— begin Extracted text —

Using multiple programming languages in Arduino

Can various device programs / programming be in different languages (say one in C, another in an Arduino sketch, another in MicroPython) and all be uploaded / used on a Arduino Nano RP2040 Connect?

I expect that multiple functions in different languages would be written to call each other or utilise API’s, but I’m not a programmer, so technically challenged in this realm. Example - setpoint control function is written in C, takes a DS1820 one wire temperature input using say CircuitPython, with the C program output to operate an on-board relay, and Wifi relies on the Arduino WifiNINA library (uBlox) which communicates via MQTT to a server. The arrangement might also involve I2C on-board comms. It appears that PlatformIO in conjuction with VS Code could address things, but I’m not sure. TIA


There are several different possibilities for what you are describing.

  1. The Nano (or any other MCU isn’t concerned about the language that the code was originally written in. As long as the compiler/linker/uploader sends the correct code to the correct memory locations the program will execute. All the conversion work happens before it gets to the MCU.
  2. For any two or more MCU that are communicating using a common communications protocol (such as I2C) the language in which their respective programs were written is not relevant - it could be any mixture of languages.
  3. Some development environments allow for the use of precompiled libraries. In some cases (depending on the particular environment) those imported modules could be written in a different language. For instance, microPython allows for the import of modules written in C. The Arduino IDE supports precompiled libraries (but it is not clear what other languages can prepare the module library in a suitable form to be included). How the two pieces of code communicate depends on how the language implements the library facility. This is usually through function calls and public variables (the predefined API).
  4. Some development languages allow for the use of in-line language alternatives. For instance some versions of C support including in-line assembler, and microPython supports in-line inclusion of C code (with some restrictions). In this case the communication mechanism is entirely up to the programmer, but typically just involves setting up the memory or register storage, doing some sort of calculation, and putting results back into the storage.

Hi Jeff,

Great list of options! One more that deserves some mention is Viper, a way of writing constrained functions in MicroPython that are a lot faster, as they compile to native machine code. @Brenton has a great explanation in his video on our GlowBit library for MicroPython:

@Pete56180 What sort of stuff would you rather run on C?


Jeff - thanks for taking the time to clearly explain. Very helpful.

— end Extracted text —
— begin Data entries —

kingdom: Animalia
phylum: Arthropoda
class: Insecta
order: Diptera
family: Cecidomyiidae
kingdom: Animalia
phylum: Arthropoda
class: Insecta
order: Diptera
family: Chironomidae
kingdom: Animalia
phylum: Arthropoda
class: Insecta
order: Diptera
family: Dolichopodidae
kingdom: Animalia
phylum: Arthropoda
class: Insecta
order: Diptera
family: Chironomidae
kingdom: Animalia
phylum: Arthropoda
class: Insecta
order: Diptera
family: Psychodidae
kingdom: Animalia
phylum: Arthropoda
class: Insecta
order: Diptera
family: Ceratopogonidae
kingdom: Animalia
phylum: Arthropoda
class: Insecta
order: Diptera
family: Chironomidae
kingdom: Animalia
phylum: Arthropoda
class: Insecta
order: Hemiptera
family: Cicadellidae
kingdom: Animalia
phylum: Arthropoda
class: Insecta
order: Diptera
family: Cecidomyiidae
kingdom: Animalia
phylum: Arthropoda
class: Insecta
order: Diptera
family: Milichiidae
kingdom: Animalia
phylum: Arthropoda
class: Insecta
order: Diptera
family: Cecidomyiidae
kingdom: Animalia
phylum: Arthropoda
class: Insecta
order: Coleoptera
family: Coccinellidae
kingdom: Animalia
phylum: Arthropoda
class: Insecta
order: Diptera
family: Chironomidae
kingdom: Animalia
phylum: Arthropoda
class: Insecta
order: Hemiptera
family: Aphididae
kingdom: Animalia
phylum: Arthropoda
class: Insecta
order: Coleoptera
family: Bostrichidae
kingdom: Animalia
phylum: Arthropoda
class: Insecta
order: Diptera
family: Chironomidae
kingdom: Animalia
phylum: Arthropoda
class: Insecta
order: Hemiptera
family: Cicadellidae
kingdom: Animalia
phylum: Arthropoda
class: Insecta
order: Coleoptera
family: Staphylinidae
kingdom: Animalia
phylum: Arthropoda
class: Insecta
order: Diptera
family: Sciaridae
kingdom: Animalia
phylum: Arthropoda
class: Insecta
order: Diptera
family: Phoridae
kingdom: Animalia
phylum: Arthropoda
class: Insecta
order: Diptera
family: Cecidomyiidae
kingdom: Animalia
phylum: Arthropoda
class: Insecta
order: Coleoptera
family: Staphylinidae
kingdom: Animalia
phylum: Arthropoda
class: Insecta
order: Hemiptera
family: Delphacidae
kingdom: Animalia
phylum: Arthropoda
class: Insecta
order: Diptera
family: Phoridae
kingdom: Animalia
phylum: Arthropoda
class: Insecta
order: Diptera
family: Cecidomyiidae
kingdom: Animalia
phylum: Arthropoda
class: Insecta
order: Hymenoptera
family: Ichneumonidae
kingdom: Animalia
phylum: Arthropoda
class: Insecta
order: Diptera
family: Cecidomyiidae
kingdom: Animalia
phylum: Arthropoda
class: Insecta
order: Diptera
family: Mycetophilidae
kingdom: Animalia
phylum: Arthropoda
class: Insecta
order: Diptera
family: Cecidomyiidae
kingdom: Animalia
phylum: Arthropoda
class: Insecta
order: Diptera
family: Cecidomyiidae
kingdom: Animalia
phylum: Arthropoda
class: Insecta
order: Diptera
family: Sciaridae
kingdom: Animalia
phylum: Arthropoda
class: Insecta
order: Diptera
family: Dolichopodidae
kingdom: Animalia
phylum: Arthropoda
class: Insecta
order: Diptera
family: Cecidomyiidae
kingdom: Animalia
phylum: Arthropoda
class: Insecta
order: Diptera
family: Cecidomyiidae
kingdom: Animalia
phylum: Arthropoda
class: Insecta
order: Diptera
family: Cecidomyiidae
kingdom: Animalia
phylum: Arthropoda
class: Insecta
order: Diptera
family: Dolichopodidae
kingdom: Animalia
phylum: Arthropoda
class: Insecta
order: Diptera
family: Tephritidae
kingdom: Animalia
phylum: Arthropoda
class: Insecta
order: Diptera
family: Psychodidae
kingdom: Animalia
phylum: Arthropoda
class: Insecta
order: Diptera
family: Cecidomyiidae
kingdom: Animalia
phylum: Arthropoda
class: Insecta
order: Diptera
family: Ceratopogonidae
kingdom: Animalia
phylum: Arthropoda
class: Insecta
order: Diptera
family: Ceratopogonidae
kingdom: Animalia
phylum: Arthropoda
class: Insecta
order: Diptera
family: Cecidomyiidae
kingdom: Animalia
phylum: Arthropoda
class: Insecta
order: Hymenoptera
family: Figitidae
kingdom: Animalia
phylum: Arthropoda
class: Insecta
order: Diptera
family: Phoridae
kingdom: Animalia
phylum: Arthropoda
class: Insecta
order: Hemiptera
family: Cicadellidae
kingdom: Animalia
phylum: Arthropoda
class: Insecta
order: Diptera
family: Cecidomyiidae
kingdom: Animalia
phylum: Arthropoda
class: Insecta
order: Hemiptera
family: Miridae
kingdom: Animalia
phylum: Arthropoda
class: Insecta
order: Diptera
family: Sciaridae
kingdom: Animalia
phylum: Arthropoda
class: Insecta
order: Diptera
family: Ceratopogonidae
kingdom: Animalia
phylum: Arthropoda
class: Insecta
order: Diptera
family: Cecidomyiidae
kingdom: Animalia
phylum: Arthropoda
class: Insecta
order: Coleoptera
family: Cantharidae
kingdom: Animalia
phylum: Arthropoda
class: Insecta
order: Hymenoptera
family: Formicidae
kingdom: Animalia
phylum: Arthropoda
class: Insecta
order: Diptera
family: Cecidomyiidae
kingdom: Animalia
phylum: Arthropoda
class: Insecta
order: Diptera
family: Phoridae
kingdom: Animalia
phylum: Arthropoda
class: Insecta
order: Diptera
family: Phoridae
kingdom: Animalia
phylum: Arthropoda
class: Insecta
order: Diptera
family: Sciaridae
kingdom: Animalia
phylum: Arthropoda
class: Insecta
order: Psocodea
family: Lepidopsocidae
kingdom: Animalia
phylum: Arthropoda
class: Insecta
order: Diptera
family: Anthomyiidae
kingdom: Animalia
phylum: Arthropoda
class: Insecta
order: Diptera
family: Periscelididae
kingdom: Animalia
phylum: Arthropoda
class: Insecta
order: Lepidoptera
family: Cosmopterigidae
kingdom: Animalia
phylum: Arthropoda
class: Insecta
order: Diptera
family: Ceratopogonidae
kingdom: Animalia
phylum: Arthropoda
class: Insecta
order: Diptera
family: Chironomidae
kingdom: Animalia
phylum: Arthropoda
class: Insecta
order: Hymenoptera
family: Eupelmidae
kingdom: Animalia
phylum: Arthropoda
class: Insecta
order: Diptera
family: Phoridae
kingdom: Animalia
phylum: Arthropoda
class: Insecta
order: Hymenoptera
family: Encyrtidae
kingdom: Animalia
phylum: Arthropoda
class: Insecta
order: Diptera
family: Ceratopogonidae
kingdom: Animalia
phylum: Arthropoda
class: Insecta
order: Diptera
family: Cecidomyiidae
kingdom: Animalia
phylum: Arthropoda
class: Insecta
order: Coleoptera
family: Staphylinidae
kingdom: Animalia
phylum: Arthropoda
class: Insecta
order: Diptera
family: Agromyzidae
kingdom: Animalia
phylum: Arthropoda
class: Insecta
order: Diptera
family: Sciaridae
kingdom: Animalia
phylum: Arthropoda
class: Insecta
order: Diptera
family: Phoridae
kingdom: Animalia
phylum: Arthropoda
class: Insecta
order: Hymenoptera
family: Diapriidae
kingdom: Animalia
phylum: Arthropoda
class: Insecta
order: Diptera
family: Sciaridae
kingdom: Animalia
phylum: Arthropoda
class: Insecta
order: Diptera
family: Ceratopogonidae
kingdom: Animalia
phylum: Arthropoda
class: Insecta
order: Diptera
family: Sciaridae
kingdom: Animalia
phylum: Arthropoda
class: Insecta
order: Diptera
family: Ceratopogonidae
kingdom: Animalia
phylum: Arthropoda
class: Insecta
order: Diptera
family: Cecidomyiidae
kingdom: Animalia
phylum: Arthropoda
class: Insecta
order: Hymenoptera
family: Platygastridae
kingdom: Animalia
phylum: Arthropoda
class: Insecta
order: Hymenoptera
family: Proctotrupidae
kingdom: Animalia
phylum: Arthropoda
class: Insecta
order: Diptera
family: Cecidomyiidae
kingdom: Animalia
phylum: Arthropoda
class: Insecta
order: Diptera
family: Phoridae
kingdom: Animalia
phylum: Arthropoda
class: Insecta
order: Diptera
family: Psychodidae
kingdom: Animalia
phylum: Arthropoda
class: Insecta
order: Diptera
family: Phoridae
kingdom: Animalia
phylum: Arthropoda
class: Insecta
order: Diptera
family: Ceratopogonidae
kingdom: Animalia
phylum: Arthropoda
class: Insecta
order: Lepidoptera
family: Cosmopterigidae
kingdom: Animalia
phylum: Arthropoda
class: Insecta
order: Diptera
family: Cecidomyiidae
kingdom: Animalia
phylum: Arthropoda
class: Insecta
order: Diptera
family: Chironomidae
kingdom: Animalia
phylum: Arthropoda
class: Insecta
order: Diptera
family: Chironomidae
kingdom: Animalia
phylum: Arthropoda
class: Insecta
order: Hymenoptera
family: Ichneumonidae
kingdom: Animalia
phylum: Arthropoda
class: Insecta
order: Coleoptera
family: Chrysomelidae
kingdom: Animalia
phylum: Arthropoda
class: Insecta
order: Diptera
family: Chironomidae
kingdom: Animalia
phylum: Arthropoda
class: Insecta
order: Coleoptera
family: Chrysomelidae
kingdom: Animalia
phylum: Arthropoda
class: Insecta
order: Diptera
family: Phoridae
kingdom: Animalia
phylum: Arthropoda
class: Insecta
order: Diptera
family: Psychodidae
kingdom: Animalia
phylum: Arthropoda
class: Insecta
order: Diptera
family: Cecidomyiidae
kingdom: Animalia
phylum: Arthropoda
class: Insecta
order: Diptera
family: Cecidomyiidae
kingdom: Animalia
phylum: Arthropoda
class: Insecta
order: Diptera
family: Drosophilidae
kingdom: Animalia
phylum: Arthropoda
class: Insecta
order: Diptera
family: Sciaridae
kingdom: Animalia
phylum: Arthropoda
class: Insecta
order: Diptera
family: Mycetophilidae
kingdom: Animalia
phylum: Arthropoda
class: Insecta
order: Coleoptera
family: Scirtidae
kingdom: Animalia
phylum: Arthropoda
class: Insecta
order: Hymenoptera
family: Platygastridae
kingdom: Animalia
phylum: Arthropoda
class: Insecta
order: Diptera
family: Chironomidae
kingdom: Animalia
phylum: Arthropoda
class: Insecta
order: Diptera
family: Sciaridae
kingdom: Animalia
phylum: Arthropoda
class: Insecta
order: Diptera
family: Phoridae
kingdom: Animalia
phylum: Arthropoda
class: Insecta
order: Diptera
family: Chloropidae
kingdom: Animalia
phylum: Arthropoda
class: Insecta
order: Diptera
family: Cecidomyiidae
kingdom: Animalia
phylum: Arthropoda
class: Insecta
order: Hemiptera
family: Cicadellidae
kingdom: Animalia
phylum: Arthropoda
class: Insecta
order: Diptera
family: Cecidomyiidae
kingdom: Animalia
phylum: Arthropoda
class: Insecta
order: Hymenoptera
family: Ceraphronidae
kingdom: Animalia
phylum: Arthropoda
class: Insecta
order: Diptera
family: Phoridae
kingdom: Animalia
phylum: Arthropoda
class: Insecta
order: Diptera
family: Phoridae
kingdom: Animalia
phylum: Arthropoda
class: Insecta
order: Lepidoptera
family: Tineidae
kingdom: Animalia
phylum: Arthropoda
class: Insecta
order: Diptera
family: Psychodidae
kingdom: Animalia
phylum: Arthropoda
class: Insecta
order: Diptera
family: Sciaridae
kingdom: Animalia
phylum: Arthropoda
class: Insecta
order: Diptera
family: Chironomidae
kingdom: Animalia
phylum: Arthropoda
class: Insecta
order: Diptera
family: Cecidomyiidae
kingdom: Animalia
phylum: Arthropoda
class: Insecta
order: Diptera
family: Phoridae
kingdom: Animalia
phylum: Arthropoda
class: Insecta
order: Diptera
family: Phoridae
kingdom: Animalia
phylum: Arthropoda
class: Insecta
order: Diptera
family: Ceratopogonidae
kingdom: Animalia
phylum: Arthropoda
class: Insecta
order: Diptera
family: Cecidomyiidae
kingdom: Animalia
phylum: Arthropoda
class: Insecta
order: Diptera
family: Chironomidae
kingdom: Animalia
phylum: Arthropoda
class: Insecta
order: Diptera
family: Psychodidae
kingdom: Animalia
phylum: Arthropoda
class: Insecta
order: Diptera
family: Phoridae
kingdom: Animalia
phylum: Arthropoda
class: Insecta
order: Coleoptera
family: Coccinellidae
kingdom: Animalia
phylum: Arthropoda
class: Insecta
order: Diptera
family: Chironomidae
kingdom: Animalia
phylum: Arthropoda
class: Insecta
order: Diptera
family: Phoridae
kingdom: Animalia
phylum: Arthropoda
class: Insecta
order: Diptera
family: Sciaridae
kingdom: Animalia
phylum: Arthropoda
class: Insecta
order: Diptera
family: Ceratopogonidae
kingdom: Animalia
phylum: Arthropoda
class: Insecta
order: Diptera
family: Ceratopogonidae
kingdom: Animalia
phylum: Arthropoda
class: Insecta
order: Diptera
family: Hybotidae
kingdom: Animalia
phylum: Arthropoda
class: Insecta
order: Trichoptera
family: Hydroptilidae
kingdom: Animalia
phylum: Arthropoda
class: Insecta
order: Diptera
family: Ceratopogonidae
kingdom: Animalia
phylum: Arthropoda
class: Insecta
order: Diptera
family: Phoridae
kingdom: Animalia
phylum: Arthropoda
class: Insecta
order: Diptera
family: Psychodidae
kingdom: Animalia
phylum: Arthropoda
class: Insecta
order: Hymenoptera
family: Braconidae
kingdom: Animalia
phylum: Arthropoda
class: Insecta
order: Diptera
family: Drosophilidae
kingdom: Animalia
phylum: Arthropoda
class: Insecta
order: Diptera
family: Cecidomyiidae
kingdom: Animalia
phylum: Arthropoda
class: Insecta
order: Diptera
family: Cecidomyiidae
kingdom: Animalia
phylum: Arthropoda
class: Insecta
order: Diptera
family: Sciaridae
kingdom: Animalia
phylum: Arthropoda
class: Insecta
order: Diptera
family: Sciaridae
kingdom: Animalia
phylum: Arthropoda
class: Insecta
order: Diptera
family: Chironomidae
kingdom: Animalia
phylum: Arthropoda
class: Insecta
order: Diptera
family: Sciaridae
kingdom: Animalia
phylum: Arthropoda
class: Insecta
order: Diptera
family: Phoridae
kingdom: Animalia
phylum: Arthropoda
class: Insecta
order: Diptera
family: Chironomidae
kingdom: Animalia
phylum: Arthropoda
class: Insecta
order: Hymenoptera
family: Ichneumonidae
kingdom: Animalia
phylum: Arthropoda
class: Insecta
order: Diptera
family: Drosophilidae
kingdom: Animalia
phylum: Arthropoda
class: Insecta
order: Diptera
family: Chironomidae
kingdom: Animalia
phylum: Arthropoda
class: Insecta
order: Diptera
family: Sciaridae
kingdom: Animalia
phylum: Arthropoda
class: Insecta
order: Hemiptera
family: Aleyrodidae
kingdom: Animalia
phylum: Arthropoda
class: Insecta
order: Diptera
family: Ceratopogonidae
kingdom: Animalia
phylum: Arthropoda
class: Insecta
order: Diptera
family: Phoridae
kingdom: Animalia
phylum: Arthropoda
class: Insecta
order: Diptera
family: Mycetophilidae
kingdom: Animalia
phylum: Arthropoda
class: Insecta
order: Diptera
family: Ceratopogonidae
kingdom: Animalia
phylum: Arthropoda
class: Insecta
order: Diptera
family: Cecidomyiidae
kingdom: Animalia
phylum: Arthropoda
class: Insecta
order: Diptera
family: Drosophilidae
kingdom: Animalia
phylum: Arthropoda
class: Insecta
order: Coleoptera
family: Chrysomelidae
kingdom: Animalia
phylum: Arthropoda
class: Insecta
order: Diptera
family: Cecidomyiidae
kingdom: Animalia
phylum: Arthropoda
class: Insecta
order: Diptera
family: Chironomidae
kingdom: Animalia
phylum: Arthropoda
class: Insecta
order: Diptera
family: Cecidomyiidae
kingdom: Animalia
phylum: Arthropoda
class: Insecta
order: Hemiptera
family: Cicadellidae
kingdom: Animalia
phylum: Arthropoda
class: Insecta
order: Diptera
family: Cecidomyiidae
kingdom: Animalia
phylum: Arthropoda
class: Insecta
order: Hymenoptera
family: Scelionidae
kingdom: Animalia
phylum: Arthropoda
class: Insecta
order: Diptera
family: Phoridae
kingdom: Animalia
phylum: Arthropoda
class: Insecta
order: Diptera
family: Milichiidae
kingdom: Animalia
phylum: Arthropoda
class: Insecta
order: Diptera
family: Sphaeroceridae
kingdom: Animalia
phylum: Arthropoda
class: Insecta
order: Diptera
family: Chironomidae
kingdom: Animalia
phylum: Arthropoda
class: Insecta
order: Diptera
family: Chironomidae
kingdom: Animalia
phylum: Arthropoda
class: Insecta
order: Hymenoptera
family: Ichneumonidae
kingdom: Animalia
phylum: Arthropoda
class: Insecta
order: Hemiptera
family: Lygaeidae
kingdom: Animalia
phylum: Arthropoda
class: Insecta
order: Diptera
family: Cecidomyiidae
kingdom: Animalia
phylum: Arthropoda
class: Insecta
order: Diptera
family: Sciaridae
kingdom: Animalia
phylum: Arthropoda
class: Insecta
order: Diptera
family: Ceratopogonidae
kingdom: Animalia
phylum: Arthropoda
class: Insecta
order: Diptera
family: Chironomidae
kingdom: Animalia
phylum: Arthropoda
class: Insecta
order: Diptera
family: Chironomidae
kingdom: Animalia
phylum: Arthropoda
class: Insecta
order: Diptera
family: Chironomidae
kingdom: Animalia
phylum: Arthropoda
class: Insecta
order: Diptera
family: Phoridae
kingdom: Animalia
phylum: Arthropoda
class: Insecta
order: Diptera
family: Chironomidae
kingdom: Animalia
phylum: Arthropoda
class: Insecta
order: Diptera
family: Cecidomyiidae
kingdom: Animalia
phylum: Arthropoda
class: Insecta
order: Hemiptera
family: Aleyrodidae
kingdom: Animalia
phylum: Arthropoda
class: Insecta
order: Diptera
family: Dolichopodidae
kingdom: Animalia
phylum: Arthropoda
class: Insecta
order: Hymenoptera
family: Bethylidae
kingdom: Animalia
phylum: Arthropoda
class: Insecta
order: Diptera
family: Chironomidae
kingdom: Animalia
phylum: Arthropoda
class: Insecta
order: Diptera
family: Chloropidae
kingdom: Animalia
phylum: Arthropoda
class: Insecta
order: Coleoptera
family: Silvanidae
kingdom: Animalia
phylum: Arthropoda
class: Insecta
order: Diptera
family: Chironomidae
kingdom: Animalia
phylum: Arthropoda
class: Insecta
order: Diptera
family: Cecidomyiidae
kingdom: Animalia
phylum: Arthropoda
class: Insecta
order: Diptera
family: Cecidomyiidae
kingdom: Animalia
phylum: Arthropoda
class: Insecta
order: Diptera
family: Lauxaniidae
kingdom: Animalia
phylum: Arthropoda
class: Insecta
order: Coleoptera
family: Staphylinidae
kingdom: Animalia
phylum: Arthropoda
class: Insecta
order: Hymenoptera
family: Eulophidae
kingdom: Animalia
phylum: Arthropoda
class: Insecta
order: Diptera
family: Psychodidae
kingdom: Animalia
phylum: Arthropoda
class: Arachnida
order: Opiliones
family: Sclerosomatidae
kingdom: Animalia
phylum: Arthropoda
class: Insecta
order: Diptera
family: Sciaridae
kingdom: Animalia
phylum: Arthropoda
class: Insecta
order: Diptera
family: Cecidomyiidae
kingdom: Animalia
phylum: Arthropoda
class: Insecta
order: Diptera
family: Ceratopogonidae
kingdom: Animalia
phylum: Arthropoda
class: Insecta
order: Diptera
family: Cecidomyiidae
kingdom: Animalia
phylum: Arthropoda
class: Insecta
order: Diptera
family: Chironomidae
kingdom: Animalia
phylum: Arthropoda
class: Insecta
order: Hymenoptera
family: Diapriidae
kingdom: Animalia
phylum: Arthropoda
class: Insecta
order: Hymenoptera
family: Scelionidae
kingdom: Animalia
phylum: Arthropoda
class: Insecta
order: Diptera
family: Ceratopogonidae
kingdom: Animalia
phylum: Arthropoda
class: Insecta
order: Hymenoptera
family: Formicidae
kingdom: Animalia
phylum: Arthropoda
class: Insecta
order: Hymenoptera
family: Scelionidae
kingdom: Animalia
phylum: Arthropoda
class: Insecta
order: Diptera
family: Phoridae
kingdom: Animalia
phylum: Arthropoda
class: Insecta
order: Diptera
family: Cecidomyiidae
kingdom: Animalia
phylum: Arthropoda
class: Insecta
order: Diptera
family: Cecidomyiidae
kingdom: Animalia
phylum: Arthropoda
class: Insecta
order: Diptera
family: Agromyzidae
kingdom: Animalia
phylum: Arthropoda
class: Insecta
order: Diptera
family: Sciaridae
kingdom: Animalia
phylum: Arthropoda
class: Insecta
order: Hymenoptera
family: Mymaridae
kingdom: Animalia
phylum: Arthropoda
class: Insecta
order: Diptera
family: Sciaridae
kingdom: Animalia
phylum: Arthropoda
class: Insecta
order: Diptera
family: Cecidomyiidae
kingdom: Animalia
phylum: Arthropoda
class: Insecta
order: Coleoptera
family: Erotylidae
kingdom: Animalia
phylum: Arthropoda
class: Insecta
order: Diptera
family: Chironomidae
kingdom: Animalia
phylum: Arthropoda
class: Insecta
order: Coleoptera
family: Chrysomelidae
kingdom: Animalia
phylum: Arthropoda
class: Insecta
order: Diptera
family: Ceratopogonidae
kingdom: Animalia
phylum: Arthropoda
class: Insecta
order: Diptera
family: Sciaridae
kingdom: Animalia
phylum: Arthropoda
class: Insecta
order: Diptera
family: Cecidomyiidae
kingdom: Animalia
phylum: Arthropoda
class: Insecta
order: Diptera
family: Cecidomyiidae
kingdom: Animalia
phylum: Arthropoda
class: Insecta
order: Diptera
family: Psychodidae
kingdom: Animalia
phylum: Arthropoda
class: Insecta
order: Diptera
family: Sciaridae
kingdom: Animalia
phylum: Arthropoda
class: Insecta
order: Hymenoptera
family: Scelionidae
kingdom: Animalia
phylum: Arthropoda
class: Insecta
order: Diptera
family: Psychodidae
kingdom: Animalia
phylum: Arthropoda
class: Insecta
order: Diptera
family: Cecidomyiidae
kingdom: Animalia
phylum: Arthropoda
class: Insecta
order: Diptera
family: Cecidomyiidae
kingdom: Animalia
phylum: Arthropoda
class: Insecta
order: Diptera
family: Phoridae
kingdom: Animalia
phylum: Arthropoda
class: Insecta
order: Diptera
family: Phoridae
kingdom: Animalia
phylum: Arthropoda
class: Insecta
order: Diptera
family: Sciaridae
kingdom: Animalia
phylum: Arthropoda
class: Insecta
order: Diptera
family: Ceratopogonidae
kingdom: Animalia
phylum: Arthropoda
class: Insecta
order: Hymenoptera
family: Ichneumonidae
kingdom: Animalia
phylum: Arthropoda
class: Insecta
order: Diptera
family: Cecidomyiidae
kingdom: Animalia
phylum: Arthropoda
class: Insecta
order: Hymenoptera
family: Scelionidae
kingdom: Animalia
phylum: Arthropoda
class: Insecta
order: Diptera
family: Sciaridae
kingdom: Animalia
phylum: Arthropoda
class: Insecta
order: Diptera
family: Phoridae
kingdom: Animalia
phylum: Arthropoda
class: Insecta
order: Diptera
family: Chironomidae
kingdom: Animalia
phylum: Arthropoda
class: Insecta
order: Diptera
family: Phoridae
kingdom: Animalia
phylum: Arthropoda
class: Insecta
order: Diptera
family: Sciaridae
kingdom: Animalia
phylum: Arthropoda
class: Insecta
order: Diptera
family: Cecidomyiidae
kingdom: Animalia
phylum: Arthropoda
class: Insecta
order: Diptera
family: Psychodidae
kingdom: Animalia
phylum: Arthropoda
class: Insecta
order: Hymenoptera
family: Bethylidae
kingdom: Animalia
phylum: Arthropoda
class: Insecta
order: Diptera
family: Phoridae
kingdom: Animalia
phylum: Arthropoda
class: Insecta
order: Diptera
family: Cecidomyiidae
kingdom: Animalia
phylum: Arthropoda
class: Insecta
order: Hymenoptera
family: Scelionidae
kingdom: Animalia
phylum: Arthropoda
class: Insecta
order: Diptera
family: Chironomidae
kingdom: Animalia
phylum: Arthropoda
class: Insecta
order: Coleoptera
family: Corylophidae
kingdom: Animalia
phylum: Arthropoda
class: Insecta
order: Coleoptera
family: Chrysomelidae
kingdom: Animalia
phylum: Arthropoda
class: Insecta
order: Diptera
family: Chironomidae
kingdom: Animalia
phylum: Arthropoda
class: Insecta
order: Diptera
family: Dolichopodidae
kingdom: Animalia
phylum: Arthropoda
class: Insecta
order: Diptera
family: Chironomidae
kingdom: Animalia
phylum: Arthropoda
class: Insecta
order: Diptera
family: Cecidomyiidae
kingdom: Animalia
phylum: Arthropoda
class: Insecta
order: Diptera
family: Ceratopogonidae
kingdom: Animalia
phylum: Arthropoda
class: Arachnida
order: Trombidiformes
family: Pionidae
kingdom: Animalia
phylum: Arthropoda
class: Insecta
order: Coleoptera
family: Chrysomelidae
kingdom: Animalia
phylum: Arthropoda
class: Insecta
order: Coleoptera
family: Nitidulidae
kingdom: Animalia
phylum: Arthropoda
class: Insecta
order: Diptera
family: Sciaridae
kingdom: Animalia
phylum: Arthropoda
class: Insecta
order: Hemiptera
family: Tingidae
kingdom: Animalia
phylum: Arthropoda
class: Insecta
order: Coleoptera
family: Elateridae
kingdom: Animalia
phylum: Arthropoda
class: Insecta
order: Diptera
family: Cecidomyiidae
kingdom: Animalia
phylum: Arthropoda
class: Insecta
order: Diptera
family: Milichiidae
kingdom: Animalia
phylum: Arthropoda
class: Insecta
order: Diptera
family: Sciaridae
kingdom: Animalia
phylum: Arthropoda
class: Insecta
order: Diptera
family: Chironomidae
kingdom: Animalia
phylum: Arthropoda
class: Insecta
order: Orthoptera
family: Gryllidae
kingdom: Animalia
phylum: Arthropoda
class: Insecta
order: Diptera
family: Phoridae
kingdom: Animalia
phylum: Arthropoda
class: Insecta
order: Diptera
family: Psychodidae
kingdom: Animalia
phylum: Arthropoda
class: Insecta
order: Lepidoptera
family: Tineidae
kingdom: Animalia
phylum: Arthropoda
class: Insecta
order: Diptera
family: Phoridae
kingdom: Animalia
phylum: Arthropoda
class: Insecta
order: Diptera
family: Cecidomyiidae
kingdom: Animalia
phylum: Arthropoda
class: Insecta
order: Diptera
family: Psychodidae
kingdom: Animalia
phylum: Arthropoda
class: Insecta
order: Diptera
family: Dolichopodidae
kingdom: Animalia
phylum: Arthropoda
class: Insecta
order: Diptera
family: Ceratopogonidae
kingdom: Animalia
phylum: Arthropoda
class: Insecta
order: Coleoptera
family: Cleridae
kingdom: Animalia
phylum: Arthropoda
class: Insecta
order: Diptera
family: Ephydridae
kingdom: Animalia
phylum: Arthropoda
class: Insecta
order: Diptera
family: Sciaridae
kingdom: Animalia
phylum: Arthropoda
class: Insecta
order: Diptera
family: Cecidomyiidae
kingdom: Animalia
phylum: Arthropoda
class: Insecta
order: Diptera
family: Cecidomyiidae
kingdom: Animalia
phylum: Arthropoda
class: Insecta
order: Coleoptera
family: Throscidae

— end Data entries —

_Objective 1_
In the forum thread, give the passage starting with "1. The Nano" and going on through "to the MCU." again, swapping "conversion work" for "translation work".
_Objective 2_
Do these statements agree with the forum thread? Answer yes or no for each and quote the words that decide it.
(a) MicroPython can import modules written in C.
(b) The person asking says they are a programmer.
(c) Viper functions compile to native machine code.

_Task response 1_
1. The Nano (or any other MCU isn’t concerned about the language that the code was originally written in. As long as the compiler/linker/uploader sends the correct code to the correct memory locations the program will execute. All the translation work happens before it gets to the MCU.

_Task response 2_
(a) Yes: "microPython allows for the import of modules written in C."
(b) No: "I’m not a programmer"
(c) Yes: "as they compile to native machine code"